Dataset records
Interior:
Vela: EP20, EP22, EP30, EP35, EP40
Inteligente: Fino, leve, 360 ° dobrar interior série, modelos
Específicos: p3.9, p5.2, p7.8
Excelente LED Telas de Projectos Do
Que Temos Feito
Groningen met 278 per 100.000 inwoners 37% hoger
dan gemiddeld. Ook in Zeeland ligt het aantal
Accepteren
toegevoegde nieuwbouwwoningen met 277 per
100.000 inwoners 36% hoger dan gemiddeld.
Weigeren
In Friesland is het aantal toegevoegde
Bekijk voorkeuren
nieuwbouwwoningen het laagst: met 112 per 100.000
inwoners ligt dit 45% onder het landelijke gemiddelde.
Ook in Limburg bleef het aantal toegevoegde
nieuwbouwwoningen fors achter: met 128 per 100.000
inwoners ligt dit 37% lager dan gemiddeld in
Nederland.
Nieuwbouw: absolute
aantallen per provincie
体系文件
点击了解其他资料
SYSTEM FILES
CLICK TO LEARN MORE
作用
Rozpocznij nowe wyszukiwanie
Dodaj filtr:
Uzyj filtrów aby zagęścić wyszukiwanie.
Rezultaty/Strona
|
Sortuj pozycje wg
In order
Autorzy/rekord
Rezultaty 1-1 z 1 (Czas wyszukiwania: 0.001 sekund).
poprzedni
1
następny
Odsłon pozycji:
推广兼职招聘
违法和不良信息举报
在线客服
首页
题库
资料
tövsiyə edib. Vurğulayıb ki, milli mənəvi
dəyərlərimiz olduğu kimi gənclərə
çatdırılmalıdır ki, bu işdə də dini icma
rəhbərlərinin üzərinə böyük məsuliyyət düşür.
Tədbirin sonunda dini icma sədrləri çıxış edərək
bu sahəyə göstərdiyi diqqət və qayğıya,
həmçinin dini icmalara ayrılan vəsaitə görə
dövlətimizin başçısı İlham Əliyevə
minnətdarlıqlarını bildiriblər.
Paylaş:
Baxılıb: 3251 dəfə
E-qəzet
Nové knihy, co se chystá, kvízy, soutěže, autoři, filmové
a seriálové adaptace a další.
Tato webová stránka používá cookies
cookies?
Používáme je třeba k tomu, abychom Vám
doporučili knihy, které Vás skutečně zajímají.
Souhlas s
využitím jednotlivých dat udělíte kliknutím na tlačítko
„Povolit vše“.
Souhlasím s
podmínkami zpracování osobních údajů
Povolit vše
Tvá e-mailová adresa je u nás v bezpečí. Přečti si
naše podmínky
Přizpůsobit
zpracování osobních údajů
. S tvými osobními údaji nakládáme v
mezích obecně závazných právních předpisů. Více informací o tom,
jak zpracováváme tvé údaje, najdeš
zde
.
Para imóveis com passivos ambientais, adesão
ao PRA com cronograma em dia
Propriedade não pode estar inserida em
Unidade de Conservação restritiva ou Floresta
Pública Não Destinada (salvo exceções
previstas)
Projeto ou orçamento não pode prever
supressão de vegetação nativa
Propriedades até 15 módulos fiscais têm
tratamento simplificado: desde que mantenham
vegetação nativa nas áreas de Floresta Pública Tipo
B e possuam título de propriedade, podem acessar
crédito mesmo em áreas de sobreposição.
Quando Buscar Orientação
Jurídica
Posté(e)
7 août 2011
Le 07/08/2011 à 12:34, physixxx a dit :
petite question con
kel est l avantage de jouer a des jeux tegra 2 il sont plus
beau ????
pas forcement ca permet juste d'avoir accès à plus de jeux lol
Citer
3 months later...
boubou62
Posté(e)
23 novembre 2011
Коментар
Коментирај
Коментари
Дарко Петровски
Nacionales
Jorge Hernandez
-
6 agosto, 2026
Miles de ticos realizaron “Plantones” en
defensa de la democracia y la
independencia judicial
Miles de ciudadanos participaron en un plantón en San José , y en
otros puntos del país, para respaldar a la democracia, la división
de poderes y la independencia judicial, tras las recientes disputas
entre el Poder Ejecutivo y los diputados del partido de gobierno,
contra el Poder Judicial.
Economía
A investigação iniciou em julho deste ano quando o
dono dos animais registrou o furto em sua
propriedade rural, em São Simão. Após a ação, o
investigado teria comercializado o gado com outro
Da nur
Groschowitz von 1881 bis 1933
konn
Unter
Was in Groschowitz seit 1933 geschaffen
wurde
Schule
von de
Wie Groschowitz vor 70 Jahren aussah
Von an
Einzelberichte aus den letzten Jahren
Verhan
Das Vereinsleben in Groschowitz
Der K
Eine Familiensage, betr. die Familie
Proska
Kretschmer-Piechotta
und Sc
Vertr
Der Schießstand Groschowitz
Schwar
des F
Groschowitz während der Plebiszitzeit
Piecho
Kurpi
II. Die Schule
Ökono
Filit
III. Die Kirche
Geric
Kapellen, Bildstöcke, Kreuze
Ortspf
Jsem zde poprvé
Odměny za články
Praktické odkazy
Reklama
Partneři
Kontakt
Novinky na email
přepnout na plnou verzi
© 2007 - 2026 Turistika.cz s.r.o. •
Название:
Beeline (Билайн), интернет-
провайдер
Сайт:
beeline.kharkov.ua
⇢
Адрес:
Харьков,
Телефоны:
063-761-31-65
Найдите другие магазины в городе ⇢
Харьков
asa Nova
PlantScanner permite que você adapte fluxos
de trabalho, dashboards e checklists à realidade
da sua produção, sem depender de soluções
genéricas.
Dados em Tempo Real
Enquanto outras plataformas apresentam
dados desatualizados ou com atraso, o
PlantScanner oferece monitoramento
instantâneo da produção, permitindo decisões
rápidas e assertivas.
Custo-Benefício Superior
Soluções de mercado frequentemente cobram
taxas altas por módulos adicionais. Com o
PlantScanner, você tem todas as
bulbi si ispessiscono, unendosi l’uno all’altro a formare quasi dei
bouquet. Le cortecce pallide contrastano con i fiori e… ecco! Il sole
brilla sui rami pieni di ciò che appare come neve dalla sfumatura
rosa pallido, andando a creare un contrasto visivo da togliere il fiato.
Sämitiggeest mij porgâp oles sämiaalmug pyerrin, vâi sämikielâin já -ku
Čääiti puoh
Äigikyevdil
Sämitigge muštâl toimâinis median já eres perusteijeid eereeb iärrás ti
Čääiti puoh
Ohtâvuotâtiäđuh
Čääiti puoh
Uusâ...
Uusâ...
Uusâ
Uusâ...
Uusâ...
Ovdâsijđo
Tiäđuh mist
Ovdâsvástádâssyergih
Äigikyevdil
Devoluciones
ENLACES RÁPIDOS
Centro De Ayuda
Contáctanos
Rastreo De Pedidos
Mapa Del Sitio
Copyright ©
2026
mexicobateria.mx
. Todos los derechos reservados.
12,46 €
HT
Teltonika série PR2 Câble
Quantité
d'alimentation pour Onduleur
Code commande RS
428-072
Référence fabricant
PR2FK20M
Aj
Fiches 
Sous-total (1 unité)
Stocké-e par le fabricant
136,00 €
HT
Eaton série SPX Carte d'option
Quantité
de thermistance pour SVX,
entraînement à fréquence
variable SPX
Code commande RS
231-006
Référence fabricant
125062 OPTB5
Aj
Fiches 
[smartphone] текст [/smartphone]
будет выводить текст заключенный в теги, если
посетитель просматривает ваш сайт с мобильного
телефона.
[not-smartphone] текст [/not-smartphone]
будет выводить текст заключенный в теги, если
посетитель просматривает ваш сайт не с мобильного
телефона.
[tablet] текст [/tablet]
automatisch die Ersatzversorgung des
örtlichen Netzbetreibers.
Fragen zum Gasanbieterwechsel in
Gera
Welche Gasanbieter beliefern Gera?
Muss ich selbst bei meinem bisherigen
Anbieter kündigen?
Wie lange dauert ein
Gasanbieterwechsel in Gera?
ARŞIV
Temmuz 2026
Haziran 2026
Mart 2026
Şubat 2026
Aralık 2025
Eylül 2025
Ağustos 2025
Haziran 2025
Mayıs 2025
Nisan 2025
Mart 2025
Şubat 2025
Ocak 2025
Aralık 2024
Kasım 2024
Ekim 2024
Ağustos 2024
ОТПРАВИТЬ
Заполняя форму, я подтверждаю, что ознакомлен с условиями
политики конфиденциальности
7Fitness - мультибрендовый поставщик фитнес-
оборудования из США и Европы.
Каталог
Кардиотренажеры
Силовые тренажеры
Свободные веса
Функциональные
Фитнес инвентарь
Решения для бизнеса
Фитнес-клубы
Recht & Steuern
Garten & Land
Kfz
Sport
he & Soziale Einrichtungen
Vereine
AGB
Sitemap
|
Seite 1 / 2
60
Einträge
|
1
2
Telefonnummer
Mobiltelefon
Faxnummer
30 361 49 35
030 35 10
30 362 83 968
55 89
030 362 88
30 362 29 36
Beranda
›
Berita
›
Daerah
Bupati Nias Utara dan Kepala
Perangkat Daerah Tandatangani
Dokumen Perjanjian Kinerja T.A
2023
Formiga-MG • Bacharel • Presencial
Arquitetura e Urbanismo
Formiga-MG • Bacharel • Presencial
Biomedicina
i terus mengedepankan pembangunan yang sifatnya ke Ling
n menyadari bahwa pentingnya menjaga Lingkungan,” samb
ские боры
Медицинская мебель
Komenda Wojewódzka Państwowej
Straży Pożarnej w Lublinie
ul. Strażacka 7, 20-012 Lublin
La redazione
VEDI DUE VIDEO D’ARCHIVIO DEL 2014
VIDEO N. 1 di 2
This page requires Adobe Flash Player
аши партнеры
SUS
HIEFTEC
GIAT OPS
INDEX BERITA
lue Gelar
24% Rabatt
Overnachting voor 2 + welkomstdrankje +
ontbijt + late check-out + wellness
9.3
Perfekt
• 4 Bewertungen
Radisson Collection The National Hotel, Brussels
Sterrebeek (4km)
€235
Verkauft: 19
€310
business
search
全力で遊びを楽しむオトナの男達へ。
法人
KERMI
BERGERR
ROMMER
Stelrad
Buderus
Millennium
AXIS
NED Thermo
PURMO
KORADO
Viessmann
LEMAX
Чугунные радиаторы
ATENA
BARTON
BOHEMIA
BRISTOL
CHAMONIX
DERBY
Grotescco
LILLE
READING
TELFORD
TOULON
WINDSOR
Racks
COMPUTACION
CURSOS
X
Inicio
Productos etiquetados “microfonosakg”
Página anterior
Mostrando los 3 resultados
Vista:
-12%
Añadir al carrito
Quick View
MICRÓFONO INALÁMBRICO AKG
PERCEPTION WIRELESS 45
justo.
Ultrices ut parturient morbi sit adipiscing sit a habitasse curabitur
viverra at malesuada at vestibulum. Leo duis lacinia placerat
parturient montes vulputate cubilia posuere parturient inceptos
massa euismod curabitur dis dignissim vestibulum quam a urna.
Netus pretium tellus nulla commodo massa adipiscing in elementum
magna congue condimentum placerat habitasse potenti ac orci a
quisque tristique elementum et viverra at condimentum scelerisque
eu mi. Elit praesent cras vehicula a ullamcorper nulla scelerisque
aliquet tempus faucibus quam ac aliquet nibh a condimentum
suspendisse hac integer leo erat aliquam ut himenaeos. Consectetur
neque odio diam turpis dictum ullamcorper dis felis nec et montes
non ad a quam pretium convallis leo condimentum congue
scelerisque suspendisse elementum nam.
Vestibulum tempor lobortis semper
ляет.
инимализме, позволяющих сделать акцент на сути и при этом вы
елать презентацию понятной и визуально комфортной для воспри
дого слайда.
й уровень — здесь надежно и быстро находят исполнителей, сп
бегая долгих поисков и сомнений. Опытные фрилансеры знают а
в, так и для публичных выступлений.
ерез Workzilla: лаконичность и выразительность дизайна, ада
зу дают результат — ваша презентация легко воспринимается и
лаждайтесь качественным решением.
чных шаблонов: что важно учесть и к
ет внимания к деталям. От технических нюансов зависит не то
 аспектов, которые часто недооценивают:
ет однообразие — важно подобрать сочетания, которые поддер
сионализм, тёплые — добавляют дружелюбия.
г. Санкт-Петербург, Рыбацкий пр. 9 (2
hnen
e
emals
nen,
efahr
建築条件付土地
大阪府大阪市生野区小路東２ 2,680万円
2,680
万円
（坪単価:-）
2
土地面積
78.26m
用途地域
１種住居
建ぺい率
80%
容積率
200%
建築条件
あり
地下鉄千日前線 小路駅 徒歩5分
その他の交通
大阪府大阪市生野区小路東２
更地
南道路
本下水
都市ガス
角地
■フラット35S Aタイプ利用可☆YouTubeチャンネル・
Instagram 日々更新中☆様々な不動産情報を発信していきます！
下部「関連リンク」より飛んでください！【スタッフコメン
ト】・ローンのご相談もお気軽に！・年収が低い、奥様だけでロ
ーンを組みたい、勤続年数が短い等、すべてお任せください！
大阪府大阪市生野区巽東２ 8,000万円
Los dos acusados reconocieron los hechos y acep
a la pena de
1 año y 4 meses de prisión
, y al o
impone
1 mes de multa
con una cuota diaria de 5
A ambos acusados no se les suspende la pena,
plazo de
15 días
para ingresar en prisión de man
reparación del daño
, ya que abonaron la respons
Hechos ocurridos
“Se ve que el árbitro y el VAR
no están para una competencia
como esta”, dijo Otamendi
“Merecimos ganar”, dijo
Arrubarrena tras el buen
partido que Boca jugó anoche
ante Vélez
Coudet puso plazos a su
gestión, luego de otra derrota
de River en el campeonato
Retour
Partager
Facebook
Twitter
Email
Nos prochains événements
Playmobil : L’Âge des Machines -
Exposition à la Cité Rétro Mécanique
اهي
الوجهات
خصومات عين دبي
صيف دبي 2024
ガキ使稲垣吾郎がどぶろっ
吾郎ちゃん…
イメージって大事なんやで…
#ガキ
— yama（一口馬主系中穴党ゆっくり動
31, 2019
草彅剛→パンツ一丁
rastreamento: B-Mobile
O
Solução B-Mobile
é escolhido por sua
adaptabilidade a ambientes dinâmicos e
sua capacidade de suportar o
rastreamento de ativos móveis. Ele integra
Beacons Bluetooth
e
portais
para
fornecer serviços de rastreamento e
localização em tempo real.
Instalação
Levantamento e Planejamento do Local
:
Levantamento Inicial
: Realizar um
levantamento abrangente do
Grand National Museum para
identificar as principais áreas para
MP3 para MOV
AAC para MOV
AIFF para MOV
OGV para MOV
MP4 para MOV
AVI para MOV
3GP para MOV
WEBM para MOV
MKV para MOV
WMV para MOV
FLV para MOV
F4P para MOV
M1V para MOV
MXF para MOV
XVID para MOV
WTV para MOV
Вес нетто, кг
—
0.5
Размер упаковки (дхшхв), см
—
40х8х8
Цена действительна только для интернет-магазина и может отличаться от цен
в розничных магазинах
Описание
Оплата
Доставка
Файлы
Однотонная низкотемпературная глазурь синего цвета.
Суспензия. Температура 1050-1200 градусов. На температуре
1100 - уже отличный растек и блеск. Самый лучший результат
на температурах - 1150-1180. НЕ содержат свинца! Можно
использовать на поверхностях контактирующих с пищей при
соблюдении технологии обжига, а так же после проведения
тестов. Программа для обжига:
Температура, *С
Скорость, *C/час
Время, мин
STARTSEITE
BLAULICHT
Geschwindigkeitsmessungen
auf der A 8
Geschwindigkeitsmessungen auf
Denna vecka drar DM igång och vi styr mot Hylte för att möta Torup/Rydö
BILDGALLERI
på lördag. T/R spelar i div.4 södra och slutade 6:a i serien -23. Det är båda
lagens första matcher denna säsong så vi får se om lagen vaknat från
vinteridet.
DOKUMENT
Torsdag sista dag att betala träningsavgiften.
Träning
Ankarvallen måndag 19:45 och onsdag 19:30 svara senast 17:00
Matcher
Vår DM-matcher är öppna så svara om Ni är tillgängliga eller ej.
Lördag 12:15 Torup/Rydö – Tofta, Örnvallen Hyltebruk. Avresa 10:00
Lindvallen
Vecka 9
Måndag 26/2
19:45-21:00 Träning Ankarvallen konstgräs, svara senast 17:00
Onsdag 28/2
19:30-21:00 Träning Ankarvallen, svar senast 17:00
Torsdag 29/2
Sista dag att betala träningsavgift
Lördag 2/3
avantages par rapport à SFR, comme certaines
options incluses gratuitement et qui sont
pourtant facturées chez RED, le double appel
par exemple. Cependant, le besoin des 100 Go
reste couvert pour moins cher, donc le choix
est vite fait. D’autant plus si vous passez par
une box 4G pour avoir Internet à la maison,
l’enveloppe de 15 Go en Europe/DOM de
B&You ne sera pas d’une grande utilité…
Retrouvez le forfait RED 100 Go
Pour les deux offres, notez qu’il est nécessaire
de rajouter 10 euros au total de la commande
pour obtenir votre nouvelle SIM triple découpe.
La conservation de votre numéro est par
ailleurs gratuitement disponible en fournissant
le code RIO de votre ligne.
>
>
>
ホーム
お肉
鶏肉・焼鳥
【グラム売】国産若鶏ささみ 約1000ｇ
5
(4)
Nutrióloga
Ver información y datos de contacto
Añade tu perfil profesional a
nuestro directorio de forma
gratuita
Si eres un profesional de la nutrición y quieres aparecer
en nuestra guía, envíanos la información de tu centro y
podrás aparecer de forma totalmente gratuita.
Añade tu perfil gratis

Your objective: Set down, from the entries above, exactly the lines from the one with "Teltonika série PR2 Câble" up to and including the one with "[not-smartphone] текст [/not-smartphone]", and no other lines.

Written response:
Teltonika série PR2 Câble
Quantité
d'alimentation pour Onduleur
Code commande RS
428-072
Référence fabricant
PR2FK20M
Aj
Fiches 
Sous-total (1 unité)
Stocké-e par le fabricant
136,00 €
HT
Eaton série SPX Carte d'option
Quantité
de thermistance pour SVX,
entraînement à fréquence
variable SPX
Code commande RS
231-006
Référence fabricant
125062 OPTB5
Aj
Fiches 
[smartphone] текст [/smartphone]
будет выводить текст заключенный в теги, если
посетитель просматривает ваш сайт с мобильного
телефона.
[not-smartphone] текст [/not-smartphone]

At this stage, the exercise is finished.